Strongly confined Mid-infrared to Terahertz Phonon Polaritons in Ultra-thin SrTiO3

Abstract: Surface phonon polaritons (SPhPs) have emerged as a promising platform for subwavelength optical manipulation, offering distinct advantages for applications in infrared sensing, imaging, and optoelectronic devices. However, the narrow Reststrahlen bands of conventional polar materials impose significant limitations on their applications across the mid-infrared (MIR) to terahertz (THz) range. Addressing this challenge requires the development of materials capable of supporting SPhPs with broad spectral range, strong field confinement, slow group velocity, and high quality factor.
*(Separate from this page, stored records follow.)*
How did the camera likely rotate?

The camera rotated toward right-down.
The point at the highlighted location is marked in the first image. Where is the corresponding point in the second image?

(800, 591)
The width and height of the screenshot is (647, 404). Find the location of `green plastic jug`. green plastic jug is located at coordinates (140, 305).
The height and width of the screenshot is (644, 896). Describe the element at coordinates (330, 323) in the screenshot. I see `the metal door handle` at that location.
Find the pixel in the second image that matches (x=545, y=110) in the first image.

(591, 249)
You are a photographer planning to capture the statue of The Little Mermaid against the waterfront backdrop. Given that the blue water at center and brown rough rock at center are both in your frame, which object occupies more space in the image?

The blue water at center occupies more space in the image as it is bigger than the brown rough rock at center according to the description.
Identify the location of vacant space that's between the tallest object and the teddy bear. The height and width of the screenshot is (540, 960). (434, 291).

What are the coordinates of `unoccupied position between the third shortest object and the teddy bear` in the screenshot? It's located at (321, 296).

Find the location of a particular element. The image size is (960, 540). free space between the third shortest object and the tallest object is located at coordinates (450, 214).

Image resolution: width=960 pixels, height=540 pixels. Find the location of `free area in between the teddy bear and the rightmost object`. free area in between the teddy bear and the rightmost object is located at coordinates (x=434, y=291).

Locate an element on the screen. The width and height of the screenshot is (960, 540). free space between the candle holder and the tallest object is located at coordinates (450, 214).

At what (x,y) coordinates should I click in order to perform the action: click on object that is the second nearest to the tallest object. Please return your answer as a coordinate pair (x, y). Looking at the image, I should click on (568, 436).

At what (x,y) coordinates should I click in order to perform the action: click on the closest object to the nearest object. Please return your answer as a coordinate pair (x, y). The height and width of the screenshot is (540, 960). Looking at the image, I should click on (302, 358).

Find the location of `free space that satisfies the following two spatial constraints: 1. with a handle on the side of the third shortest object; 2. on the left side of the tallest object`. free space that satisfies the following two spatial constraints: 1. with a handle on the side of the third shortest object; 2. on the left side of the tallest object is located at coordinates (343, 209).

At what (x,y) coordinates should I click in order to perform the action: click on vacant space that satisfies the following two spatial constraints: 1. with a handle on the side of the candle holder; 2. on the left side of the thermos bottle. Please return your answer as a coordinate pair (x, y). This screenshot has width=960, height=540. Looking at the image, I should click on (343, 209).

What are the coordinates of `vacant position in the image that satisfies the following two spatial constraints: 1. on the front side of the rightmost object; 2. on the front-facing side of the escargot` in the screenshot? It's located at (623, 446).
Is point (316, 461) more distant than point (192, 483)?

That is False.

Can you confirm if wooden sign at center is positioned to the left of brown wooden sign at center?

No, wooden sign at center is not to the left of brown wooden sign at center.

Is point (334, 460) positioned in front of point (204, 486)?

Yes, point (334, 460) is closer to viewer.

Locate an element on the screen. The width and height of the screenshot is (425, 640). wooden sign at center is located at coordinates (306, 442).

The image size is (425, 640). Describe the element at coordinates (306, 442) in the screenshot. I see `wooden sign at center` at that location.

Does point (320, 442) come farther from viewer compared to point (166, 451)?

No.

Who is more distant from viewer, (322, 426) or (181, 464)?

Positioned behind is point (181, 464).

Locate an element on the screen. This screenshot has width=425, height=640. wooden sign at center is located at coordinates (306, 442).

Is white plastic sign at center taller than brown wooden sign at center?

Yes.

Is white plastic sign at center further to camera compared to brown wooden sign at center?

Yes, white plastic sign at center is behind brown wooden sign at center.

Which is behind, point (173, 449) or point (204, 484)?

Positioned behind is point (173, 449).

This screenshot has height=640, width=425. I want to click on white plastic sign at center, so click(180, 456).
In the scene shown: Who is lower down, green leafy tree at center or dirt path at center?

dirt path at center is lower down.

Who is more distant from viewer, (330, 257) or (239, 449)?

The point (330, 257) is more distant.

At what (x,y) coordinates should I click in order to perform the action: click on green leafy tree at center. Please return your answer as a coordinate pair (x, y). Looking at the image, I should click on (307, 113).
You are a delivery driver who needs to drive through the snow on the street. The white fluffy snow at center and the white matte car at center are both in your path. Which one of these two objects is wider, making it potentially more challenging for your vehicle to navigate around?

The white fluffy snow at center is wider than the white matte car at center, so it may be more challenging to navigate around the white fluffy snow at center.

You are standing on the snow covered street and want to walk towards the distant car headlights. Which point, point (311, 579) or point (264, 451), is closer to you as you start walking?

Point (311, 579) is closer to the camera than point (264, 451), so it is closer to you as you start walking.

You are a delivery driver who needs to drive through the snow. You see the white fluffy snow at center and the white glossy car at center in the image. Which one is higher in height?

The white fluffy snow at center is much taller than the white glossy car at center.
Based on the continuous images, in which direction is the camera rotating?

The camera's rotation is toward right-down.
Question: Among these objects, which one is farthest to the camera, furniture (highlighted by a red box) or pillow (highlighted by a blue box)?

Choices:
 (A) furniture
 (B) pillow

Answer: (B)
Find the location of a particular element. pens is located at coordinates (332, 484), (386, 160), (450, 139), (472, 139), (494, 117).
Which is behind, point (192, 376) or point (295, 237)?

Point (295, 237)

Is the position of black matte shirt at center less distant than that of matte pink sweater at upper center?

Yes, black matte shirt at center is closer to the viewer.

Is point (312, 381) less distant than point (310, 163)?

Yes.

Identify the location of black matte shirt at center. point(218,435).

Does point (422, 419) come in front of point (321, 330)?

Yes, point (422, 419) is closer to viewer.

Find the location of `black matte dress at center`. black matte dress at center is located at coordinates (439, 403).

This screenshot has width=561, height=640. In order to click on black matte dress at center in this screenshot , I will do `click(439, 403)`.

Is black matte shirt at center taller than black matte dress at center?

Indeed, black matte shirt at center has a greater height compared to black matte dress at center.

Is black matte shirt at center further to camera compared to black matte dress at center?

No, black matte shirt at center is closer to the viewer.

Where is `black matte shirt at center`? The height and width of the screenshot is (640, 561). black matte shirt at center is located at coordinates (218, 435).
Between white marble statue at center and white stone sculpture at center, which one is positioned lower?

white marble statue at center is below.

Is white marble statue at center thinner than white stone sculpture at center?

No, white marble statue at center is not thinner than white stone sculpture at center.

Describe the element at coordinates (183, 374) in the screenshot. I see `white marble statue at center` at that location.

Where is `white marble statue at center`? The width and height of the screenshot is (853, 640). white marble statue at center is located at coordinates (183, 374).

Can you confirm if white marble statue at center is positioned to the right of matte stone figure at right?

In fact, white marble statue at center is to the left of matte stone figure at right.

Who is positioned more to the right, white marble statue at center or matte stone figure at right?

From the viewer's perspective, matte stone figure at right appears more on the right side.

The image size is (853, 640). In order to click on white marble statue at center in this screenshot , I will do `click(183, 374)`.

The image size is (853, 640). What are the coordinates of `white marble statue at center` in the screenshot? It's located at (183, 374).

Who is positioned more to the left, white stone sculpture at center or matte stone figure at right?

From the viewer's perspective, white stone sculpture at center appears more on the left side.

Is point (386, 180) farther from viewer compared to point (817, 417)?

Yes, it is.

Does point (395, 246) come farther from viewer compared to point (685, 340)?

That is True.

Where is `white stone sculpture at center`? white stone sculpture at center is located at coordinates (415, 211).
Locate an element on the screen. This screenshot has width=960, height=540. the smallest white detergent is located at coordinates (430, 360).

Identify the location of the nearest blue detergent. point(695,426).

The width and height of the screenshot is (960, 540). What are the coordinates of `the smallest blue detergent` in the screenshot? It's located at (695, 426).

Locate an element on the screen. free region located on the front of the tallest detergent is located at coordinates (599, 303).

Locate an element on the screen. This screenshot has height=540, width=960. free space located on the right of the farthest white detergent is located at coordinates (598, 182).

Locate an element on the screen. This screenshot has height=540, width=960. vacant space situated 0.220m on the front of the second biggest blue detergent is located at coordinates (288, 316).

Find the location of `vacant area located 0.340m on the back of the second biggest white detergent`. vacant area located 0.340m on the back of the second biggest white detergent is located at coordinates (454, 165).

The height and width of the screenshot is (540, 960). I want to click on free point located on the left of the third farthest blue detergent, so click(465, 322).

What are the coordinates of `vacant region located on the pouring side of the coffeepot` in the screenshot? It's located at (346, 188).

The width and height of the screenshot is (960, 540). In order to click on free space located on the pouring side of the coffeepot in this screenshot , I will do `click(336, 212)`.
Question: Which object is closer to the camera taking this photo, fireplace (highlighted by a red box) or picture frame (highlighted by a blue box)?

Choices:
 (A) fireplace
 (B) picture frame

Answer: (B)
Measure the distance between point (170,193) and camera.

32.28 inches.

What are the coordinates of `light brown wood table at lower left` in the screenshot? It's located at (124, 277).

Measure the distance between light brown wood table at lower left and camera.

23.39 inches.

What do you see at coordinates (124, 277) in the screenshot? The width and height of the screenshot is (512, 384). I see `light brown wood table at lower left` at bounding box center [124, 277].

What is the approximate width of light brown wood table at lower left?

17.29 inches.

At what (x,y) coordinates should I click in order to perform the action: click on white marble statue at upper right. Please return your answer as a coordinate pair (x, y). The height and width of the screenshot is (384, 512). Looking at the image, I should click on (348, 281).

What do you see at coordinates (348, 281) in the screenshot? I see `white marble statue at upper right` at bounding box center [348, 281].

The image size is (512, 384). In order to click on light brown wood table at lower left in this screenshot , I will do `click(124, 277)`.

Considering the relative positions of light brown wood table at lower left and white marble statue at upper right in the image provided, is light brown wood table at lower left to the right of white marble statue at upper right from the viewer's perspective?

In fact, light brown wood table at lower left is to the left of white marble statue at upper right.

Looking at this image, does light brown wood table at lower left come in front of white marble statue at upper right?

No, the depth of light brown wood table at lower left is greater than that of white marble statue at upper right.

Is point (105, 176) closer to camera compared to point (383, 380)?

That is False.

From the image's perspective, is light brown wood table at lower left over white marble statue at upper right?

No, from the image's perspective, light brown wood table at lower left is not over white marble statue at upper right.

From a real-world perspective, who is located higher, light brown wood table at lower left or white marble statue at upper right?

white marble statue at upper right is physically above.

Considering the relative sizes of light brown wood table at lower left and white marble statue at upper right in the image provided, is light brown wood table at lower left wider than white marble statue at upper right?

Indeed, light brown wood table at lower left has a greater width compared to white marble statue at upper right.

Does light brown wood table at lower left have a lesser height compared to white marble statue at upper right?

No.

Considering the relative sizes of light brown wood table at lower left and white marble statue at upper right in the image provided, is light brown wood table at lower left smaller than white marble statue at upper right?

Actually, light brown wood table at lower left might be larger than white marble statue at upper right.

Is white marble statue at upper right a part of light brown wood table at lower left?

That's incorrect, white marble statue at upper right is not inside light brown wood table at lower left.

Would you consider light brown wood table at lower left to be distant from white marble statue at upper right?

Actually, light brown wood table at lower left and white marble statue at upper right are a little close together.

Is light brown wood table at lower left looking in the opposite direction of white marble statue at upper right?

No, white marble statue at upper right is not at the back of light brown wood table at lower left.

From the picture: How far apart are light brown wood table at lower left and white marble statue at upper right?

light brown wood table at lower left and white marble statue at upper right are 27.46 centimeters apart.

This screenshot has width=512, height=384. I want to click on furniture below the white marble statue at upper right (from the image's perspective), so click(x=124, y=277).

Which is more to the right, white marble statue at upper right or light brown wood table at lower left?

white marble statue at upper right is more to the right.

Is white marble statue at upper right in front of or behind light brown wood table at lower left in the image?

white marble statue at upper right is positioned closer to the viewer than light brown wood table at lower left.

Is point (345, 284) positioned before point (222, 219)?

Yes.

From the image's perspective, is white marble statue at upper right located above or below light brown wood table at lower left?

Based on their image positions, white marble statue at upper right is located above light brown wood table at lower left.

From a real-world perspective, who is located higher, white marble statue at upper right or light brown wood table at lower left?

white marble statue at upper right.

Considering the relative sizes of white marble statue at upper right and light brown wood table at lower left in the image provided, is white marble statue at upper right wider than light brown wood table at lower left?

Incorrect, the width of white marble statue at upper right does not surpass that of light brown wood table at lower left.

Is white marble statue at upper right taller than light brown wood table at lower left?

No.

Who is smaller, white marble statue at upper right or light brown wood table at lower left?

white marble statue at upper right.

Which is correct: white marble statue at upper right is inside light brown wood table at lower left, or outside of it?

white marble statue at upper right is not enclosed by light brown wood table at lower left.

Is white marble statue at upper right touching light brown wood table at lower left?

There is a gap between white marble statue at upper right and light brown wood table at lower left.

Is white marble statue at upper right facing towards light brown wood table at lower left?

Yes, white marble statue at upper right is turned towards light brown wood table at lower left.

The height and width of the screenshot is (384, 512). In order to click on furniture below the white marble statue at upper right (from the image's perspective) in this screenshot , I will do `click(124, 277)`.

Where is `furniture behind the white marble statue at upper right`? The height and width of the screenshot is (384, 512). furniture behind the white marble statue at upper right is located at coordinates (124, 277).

Here, using monochromatic electron energy-loss spectroscopy in a scanning transmission electron microscope, we demonstrate that ultra-thin SrTiO3 membranes encompass the exceptional properties mentioned above that have long been sought after. Systematic measurements across varying membrane thicknesses reveal two distinct SPhP branches characterized by wide spectral dispersion, high field confinement, and anomalously slow group velocities spanning from the MIR (68 ~ 99 meV) to THz (12 ~ 59 meV) range. Notably, in membranes approaching ~ 3 nm thickness (~ 8 unit cells), these polaritons exhibit unprecedented confinement factors exceeding 500 and group velocities as low as ~ 7 * 10-5 c, rivaling the best-performing van der Waals materials. These findings establish perovskite oxide such as SrTiO3 as a versatile platform for tailoring light-matter interactions at the nanoscale, providing critical insights for the design of next-generation photonic devices requiring broadband operation and enhanced optical confinement.